Every year, our colleges and universities graduate thousands of foreign students who have been educated in our world-class university system. But instead of putting that talent to work in the American economy, we send them home to places like China and India to compete against us. In other words, in many cases, other nations end up benefitting more from our education system than the United States does.
The Senate immigration reform bill would end this debacle. After educating the world’s brightest and most innovative minds, we will no longer send them home; we will instead staple green cards to their diplomas.
We will also expand the highly skilled H1-B visa program from the current 65,000 to a program with a new floor of 110,000, a ceiling of 180,000, and an additional 25,000 exemptions for persons who graduate from a U.S. university with an advanced degree in science, technology, engineering or math. In order to accomplish these necessary moves to a more merit-based immigration system, we eliminate certain categories of family preferences that have allowed for chain migration and completely eliminate the diversity visa lottery, among other reforms.

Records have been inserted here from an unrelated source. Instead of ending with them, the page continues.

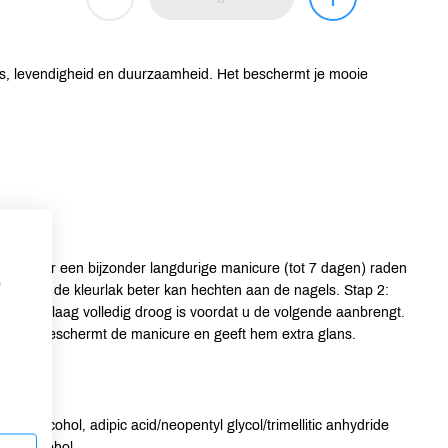
ns, levendigheid en duurzaamheid. Het beschermt je mooie
an. Voor een bijzonder langdurige manicure (tot 7 dagen) raden
p
n zodat de kleurlak beter kan hechten aan de nagels. Stap 2:
at elke laag volledig droog is voordat u de volgende aanbrengt.
aan. Dit beschermt de manicure en geeft hem extra glans.
itrate, alcohol, adipic acid/neopentyl glycol/trimellitic anhydride
pyl alcohol.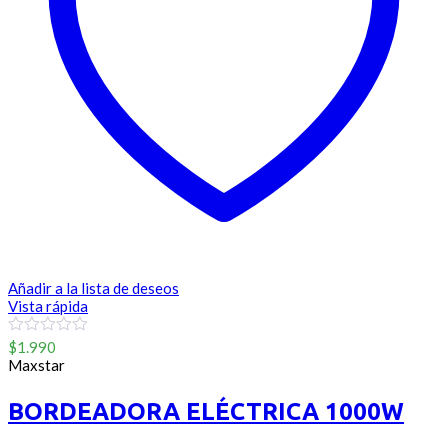
Añadir a la lista de deseos
Vista rápida
0
$
1.990
out
Maxstar
of
5
BORDEADORA ELÉCTRICA 1000W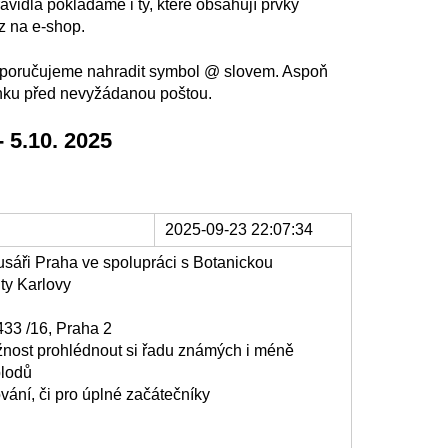
avidla pokládáme i ty, které obsahují prvky
z na e-shop.
 doporučujeme nahradit symbol @ slovem. Aspoň
ánku před nevyžádanou poštou.
- 5.10. 2025
2025-09-23 22:07:34
usáři Praha ve spolupráci s Botanickou
ty Karlovy
 433 /16, Praha 2
žnost prohlédnout si řadu známých i méně
plodů
vání, či pro úplné začátečníky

These measures, which we hope to improve on as the bill moves through the legislative process, are at the heart of our efforts to modernize our legal immigration system to help meet the needs of our 21st century economy, make it more merit and skill-based than ever, and allow our economy to remain a dynamic global leader. They are also the kinds of reforms that will make immigration reform a net benefit for our economy and our federal budget – the way immigration has always been a net benefit for America.

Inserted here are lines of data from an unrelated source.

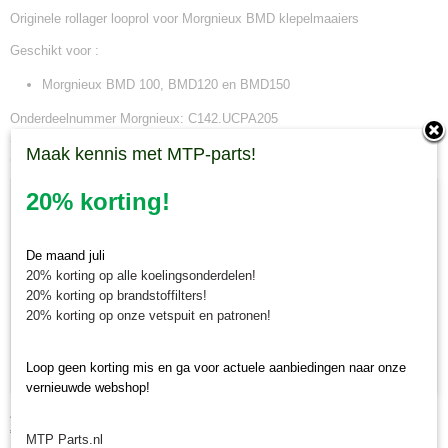
Originele rollager looprol voor Morgnieux BMD klepelmaaiers
Geschikt voor :
Morgnieux BMD 100, BMD120 en BMD150
Onderdeelnummer Morgnieux: C142.UCPA205
Maak kennis met MTP-parts!
Ook interessant
20% korting!
De maand juli
20% korting op alle koelingsonderdelen!
20% korting op brandstoffilters!
20% korting op onze vetspuit en patronen!
Loop geen korting mis en ga voor actuele aanbiedingen naar onze
vernieuwde webshop!
Afstandsbus Y-klepels Morgnieux BMD
€ 6,66
MTP Parts.nl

For example, studies show that 40 percent of American Fortune 500 firms were started by immigrants, as are roughly half of the most successful startups in Silicon Valley. This doesn’t just lead to corner-office, executive-level jobs; these generate jobs across the income spectrum that help Americans rise to the middle class and beyond.

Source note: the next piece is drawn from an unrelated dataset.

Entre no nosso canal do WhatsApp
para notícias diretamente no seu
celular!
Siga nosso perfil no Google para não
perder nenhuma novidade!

With the reforms being offered, the benefits to our economy and our people will come from the infusion of entrepreneurs, innovators, investors, skilled workers and others driven by the desire to build a better life for themselves and their children. And when our economy needs foreign workers to fill labor shortages, our modernized system will ensure that the future flow of workers is manageable, traceable, fair to American workers, and in line with our economy’s needs.
Let there be no doubt that immigration will always be a powerful source of American strength. While some worry that the immigrants that will most benefit from the Senate’s legislation are mostly poor, with limited education and destined to be government dependents, history has proven something else. It has demonstrated the power of the American free enterprise system to lift people from the circumstances of their birth and into more prosperous and stable lives for themselves and their children. Over two centuries of life in America have demonstrated this to be true.
Of course, there are legitimate questions some have raised about why this is now the Senate’s priority. During the time I’ve been working on immigration reform legislation, I’ve been asked why we are dealing
with this issue at this time, with some questioning the need of dealing with it at all with so many other pressing concerns like our growing debt, millions of unemployed or underemployed Americans, and the persistent threat of terrorism that recently manifested itself on our soil.
It’s absolutely true that these are the defining issues of our time that, frankly, should have been addressed a long time ago.
But the reality of immigration in America today is that, even if we didn’t have some 11 million illegal immigrants in the U.S. today, we would still have to fix our broken legal immigration system.
The immigration system we have today is a disaster. It’s de facto amnesty that threatens our security and our sovereignty. But even worse, it’s a job killer.
The immigration proposal being considered by the Senate is not perfect. And I believe we can improve it with the ideas of people like Orrin Hatch who care deeply about fixing the immigration system to work better for American workers.
As the immigration debate continues, it is important that we use today’s hearing and every other avenue we have to fix the broken immigration system we have. In doing so, we can move towards a strong, effective system that will secure the border, encourage job creation for Americans, and ensure America remains a dynamic global economic leader.